La mort d’Houphouët Boigny le 7 décembre 1993 met sur la place publique la guerre de succession jusque-là menée en sourdine par ses héritiers. Ainsi, dès l’annonce du décès du «vieux », chacun des héritiers déroule son plan de bataille avec la liste de ses alliés. Très rapidement, Robert Guéi qui doute comme les autres dignitaires du régime de la nationalité ivoirienne d’Alassane Ouattara opte pour le camp du président de l’Assemblée nationale, dauphin constitutionnel du premier président de la République de Côte d’Ivoire. Au moment où l’ancien Premier ministre tergiverse pour présenter la démission de son gouvernement, Robert Guéi en tant que chef d’Etat major des armées et toutes les composantes de cette institution font allégeance à Henri Konan Bédié qui, sous la protection d’un détachement de ‘’bérets rouges’’ ira à la télévision pour son premier message à la nation. Coupant ainsi l’herbe sous les pieds d’Alassane Ouattara. Dans la foulée, le groupe des vainqueurs cherche à arrêter l’ancien Premier ministre qu’il accuse de haute trahison. Mais très vite, ce groupe en a été dissuadé par les chancelleries occidentales. Alassane Ouattara quitte la Côte d’Ivoire pour le FMI avec pour souci un jour de se venger de ses deux «frères» ennemis.

Conflit Guéi bédié

Après la victoire sur Alassane Ouattara qu’ils croient avoir désormais éloigné de la scène politique ivoirienne, Bédié consolide son pouvoir avec le maintien de Robert Guéi comme chef d’Etat-major des armées. Jusqu’au début de l’année 1995, le tandem entre les deux hommes ne souffre d’aucun ombrage. Les deux tourtereaux, pour ainsi dire, filent le parfait amour et Bob est perçu à juste titre comme le pilier du régime de Bédié. Mais en 1995, cette ‘’tendre’’ idylle va prendre du plomb dans l’aile à cause du refus de Robert Guéi de céder aux visées dictatoriales d’un Henri Konan Bédié de plus en plus animé par le désir de museler l’opposition avec l’appui de l’armée. Cela est d’autant vrai qu’à deux jours des marches éclatées du 16 septembre 1995 décidées par le Front Républicain dans le cadre du boycott actif, le gouvernement enjoint le chef d’Etat-major de faire sortir l’armée. Ce à quoi le général Guéi oppose une fin de non recevoir arguant que le maintien de l’ordre n’est pas du ressort de l’armée. Le 2 octobre, c’est-àdire, quinze jours après, le chef d’Etat-major récidive.
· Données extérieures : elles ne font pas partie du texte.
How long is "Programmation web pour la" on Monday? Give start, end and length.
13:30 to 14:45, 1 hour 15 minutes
En effet, ce jour-là, l’opposition, sous la houlette de Laurent Gbagbo, secrétaire général du FPI et de Djeni Kobenan, secrétaire général d’ordre pour des marches éclatées sur l’ensemble du territoire national. A cet effet, Henri Konan Bédié bat le rappel des troupes des différents commandements de l’armée et demande une fois de plus à Robert Guéi de faire sortir l’armée pour assurer le maintien de l’ordre et au besoin, de mater les manifestants. Le chef d’Etat-major qui a encore en mémoire les événements de la cité universitaire de Yopougon en 1991 et qui en garde un mauvais souvenir ne veut plus porter seul le chapeau d’une telle opération. Il demande alors à Henri Konan Bédié de prendre un décret portant réquisition de l’armée pour l’opération en vue.
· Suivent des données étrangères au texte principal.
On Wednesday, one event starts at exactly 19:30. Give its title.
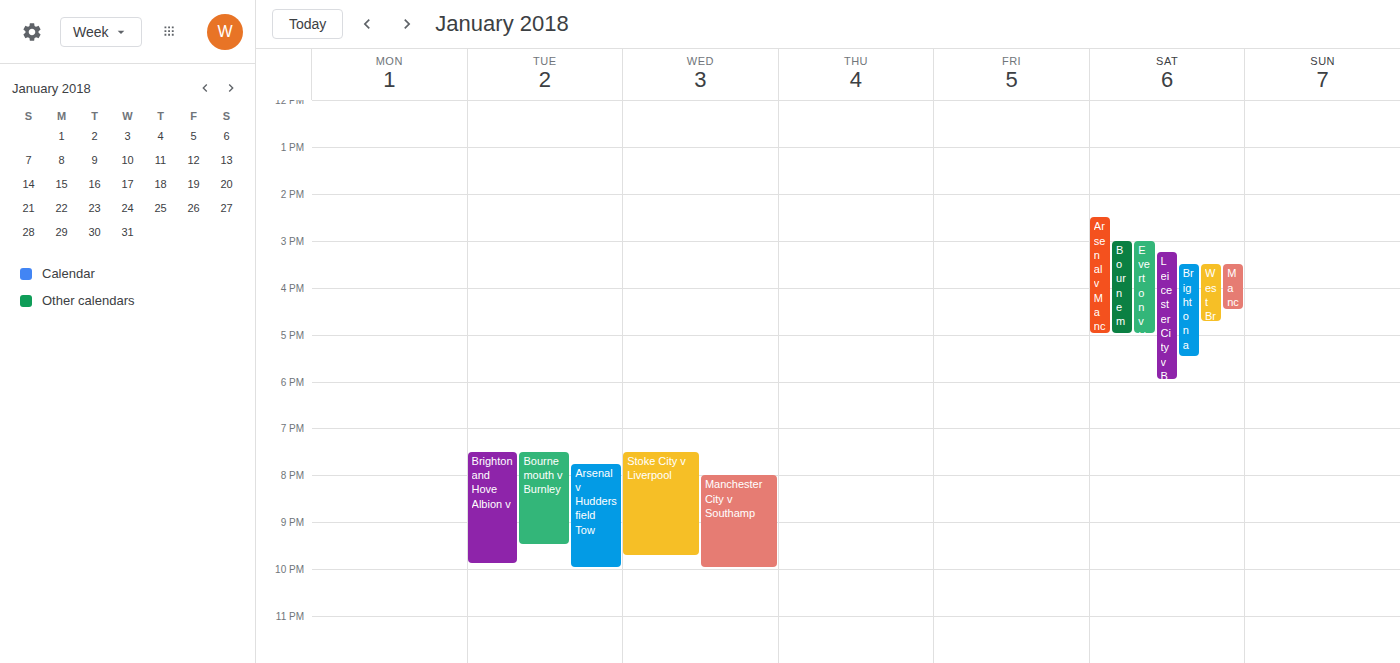
"Stoke City v Liverpool"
Le sphinx de Daoukro voit en cette réponse une offense à sa personne et une défiance à son autorité. A deux jours des élections, Robert Guéi est démis de ses fonctions de chef d’Etatmajor et nommé ministre dans le gouvernement de Daniel Kablan Duncan d’où il sera chassé en août 1996. Mais il est tenu à l’oeil et surveillé comme du lait sur le feu par les services du chef de l’Etat. En 1997, le régime soupçonnant encore Robert Guéi de fomenter un coup d’Etat précipite sa mise à la retraite. Retiré désormais dans son fief à Kabakouma, à l’ouest du pays, Robert Guéi rumine colère et vengeance contre Henri Konan Bédié qu’il a soutenu dans son combat contre Alassane Ouattara en 1993. Comment rebondir pour faire payer à Bédié toute cette ingratitude? Le Saint-Cyrien imagine toutes sortes de stratégies.

C’est ce moment de disgrâce que choisissent les dirigeants du RDR qui pensent désormais utiliser Guéi contre Bédié pour engager de nouvelles tractations avec le natif de Kabakouma.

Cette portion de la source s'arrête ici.